In the following code, I think p2 should print 10. But in fact it prints random value. The I starts to understand why it is not 10, with the following (1)-(3) thougths.

{
    int m = 10; // local var m
    qDebug() << "m0: " << &m;
    connect(btn2, &QPushButton::clicked, this, [&]() { qDebug() << "m2: " << &m; qDebug() << "p2 " << m; m = 20; qDebug() << "p22 " << m; }); // captured var m
} 

output:

m0:  0x8ff8ac
p0  10
m2:  0x8ff8ac
p2  11974204
p22  20
m2:  0x8ff8ac
p2  20
p22  20

(1). The first time lambda is called, its captured var m has random value. I think this may because local var m is a local variable, and it is on stack memory, which is released after }, and it is random thereafter.

(2). After captured m is assigned 20 inside lambda, when it is called a second time, m remains 20. Which is against what I think in (1), because when quits lambda function, m memory should be released, and thereafter random value again.

(3).[&] enables lambda to access memory that is released, isn’t it dangerous?

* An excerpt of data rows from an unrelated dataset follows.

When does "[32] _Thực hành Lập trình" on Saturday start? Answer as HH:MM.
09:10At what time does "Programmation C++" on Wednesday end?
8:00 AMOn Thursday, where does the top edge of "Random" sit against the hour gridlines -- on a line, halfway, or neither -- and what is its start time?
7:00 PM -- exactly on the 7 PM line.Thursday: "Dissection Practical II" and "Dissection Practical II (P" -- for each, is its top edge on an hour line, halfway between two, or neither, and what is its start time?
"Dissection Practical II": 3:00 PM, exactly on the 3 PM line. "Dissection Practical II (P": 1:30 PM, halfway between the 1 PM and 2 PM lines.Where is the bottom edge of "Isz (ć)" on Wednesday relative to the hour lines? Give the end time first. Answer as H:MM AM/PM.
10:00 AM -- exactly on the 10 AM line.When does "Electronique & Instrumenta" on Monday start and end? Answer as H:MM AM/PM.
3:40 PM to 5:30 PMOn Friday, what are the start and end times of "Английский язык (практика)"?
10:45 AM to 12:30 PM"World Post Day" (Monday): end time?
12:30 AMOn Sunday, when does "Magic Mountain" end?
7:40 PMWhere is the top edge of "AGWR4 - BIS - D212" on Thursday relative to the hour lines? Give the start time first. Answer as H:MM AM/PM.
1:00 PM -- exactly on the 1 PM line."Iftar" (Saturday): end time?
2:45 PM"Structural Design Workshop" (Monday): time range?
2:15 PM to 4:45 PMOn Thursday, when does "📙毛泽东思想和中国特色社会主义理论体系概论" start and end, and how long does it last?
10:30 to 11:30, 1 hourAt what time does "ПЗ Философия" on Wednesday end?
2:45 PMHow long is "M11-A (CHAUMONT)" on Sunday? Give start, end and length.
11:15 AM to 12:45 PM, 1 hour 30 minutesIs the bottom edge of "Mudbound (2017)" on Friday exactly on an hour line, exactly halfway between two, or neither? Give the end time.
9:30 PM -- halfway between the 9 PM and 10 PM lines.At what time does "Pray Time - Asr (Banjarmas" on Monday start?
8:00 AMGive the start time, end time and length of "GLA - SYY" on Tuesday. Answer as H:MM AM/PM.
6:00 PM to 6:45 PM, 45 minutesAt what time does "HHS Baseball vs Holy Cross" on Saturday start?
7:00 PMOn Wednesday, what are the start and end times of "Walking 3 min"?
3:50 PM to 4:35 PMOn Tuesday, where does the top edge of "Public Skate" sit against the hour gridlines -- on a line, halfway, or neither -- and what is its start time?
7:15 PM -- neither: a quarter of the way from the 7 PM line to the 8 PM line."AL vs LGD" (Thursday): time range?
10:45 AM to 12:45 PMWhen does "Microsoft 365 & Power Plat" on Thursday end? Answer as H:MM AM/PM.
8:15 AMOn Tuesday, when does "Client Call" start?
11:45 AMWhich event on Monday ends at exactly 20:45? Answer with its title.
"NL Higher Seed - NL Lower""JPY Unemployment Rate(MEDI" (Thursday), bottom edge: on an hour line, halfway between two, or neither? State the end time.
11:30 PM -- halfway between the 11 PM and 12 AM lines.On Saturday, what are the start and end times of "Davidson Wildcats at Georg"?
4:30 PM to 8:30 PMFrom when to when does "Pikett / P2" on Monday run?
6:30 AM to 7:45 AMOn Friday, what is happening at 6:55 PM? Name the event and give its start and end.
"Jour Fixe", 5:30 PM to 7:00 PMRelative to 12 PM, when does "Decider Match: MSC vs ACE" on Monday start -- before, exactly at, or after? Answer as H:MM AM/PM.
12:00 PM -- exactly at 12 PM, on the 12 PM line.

Based on my above thoughts, my question would be why captured m is not 10 (what p2 prints)? why a released memory could be accessed and modified, isn’t it dangerous? why a second visit of lambda, m is not random?

>Solution :

Because you capture it by reference.

Once the function ends, so does the life-time of all its local variables. The local variables cease to exist. Any reference or pointer to them will become invalid. Using such references or dereferencing such pointers will lead to undefined behavior.

The life-time of all variables captured by reference must be at least as long as the life-time of the lambda itself.